AIM OF THE EXERCISE: Where a line below holds the string "activities", copy that line.

---------- SUPPLIED RECORDS

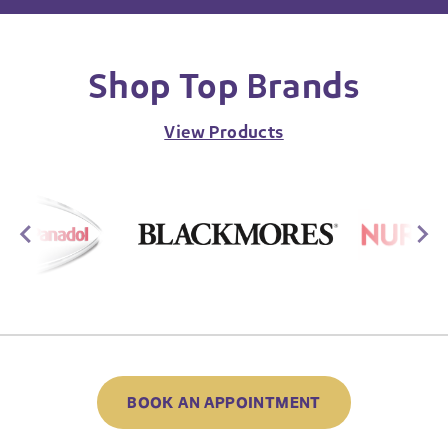
Shop Top Brands
View Products
BOOK AN APPOINTMENT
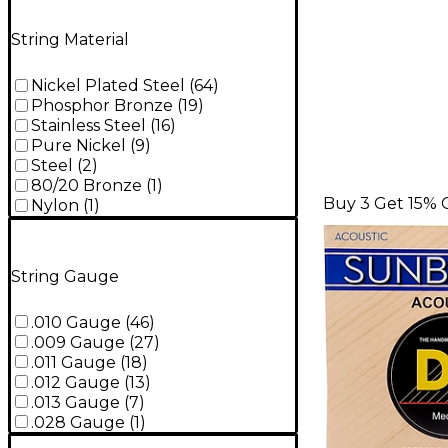
String Material
Nickel Plated Steel
(
64
)
Phosphor Bronze
(
19
)
Stainless Steel
(
16
)
Pure Nickel
(
9
)
Steel
(
2
)
80/20 Bronze
(
1
)
Buy 3 Get 15% 
Nylon
(
1
)
String Gauge
.010 Gauge
(
46
)
.009 Gauge
(
27
)
.011 Gauge
(
18
)
.012 Gauge
(
13
)
.013 Gauge
(
7
)
.028 Gauge
(
1
)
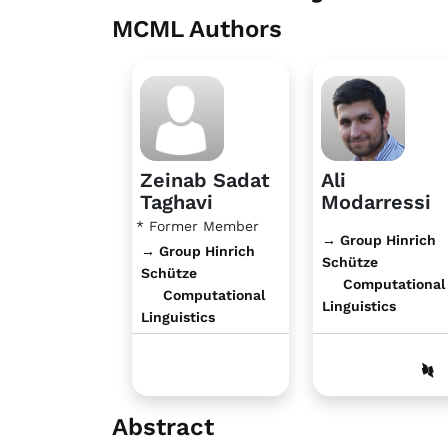
MCML Authors
Zeinab Sadat
Ali
Taghavi
Modarressi
* Former Member
→ Group Hinrich
→ Group Hinrich
Schütze
Schütze
Computational
Computational
Linguistics
Linguistics
Abstract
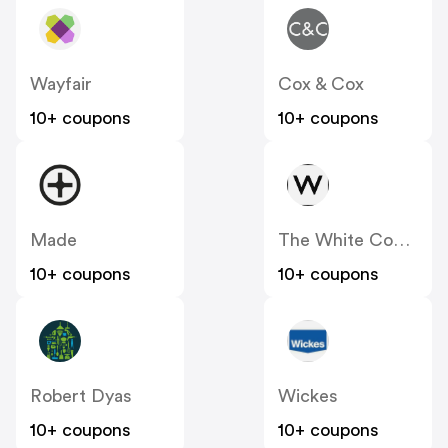
Wayfair
Cox & Cox
10+ coupons
10+ coupons
Made
The White Company
10+ coupons
10+ coupons
Robert Dyas
Wickes
10+ coupons
10+ coupons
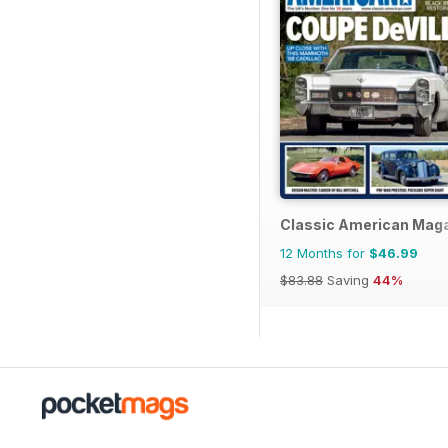
Classic American Mag
12 Months for
$46.99
$83.88
Saving
44%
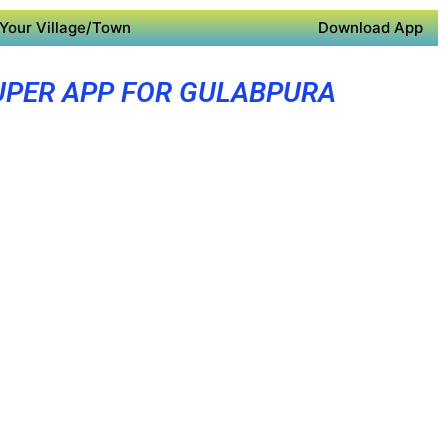
Your Village/Town
Download App
UPER APP FOR GULABPURA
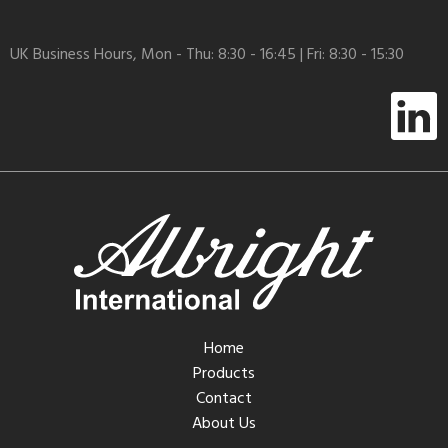
UK Business Hours, Mon - Thu: 8:30 - 16:45 | Fri: 8:30 - 15:30
Home
Products
Contact
About Us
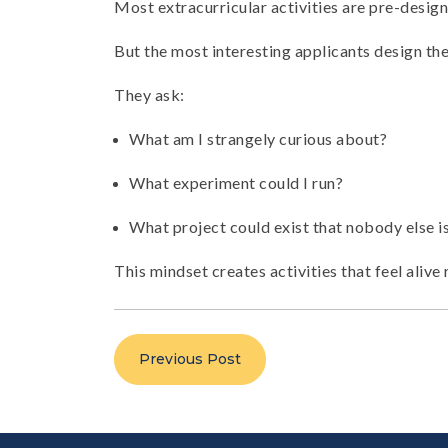
Most extracurricular activities are pre-design
But the most interesting applicants design the
They ask:
What am I strangely curious about?
What experiment could I run?
What project could exist that nobody else i
This mindset creates activities that feel alive
Previous Post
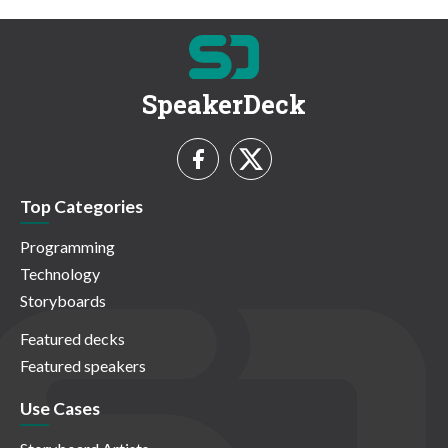
SpeakerDeck
Top Categories
Programming
Technology
Storyboards
Featured decks
Featured speakers
Use Cases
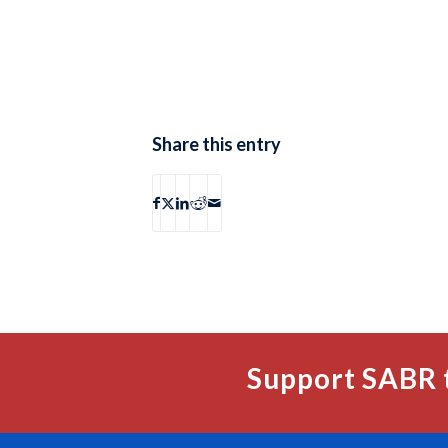
Share this entry
Support SABR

--------------------

EXERCISE ANSWER:
Most extracurricular activities are pre-design
This mindset creates activities that feel alive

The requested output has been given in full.